General of Division Jean Victor Marie Moreau commanded a modestly-equipped army of 137,000 French troops. Of these, 108,000 troops were available for field operations while the other 29,000 watched the Swiss border and held the Rhine fortresses. First Consul Napoleon Bonaparte offered a plan of operations based on outflanking the Austrians by a push from Switzerland, but Moreau declined to follow it. Rather, Moreau planned to cross the Rhine near Basel where the river swung to the north. A French column would distract Kray from Moreau's true intentions by crossing the Rhine from the west. Bonaparte wanted Claude Lecourbe's corps to be detached to Italy after the initial battles, but Moreau had other plans.[5] Through a series of complicated maneuvers in which he flanked, double flanked, and reflanked Kray's army, Moreau's army lay on the eastern slope of the Black Forest, while portions of Kray's army was still guarded the passes on the other side.[6] Battles at Engen and Stockach were fought on 3 May 1800 between the army of the First French Republic under Jean Victor Marie Moreau and the army of Habsburg Austria led by Pál Kray. The fighting near Engen resulted in a stalemate with heavy losses on both sides. However, while the two main armies were engaged at Engen, Claude Lecourbe captured Stockach from its Austrian defenders under the Joseph, Prince of Lorraine-Vaudemont. The loss of this main supply base at Stockach compelled Kray to order a retreat to Messkirch, where they enjoyed a more favourable defensive position. It also meant, however, that any retreat by Kray into Austria via Switzerland and the Voralberg was cut off.[7]

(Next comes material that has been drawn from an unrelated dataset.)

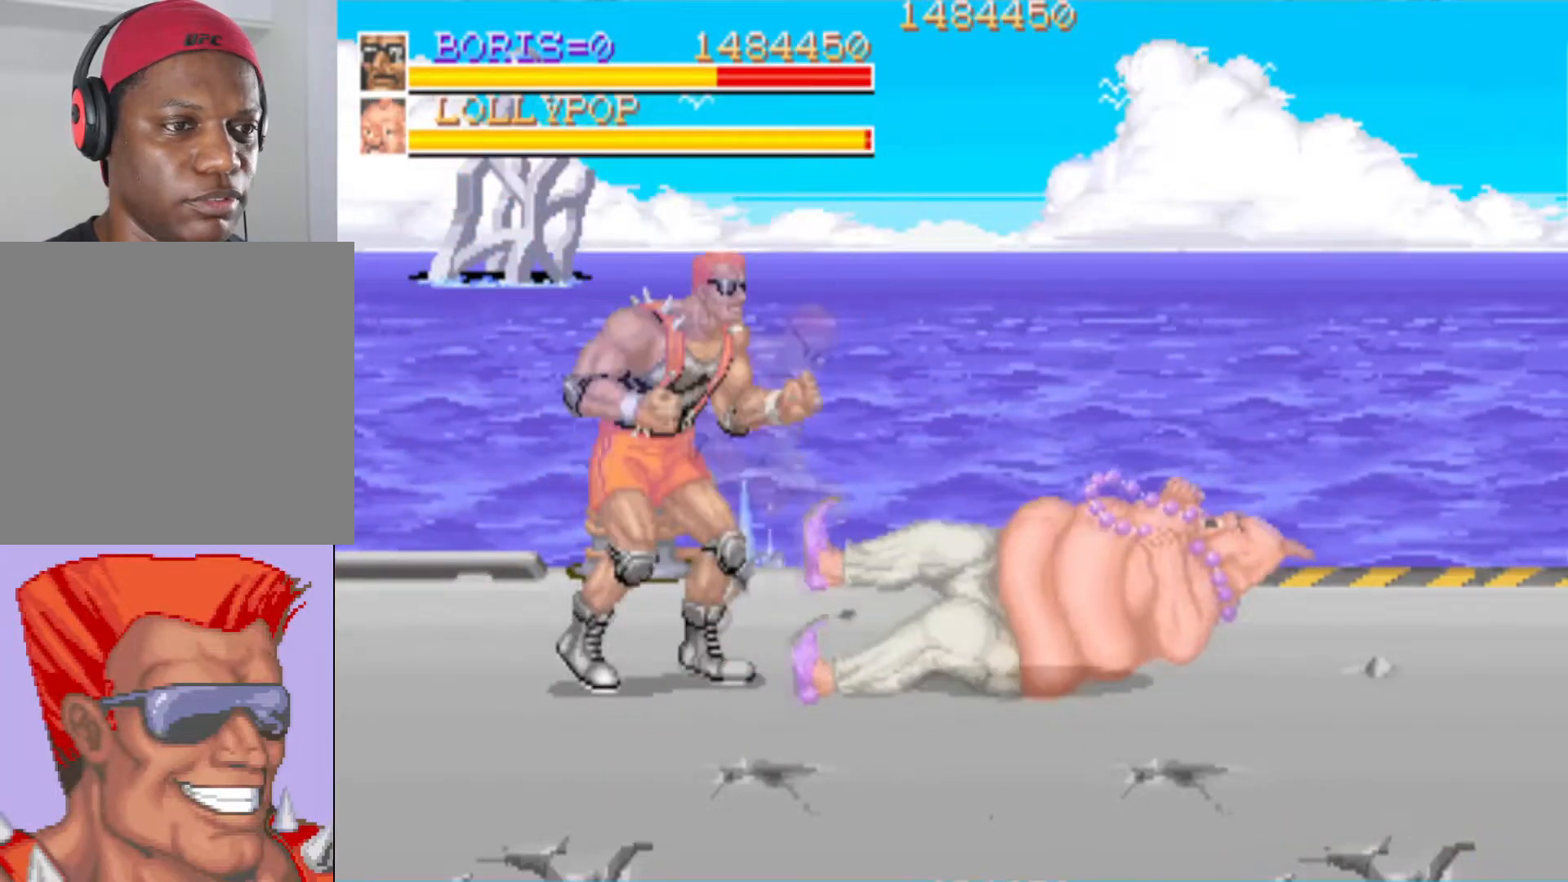
{"buttons": ["DPAD_DOWN", "DPAD_RIGHT"], "left_stick": "center", "right_stick": "center", "events": [[301, "DPAD_RIGHT", "down"], [334, "DPAD_DOWN", "down"]]}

Jean Victor Moreau commanded the French Army of the Rhine.

On 4 and 5 May, the French launched repeated and fruitless assaults on the Messkirch. At nearby Krumbach, where the Austrians also had the superiority of position and force, the 1st Demi-Brigade took the village and the heights around it, which gave them a commanding aspect over Messkirch. Subsequently, Kray withdrew his forces to Sigmaringen, followed closely by the French. Fighting at nearby Biberach an der Ris ensued on 9 May; action principally consisted of the 25,000 man-strong French "Center", commanded by Laurent de Gouvion Saint-Cyr.[8] After being flanked by General Moreau, who approached Ulm from the east and overwhelmed his outposts at Battle of Höchstädt (1800), Kray retreated to Munich. Again, on 10 May, the Austrians withdrew with heavy losses, this time to Ulm.[9]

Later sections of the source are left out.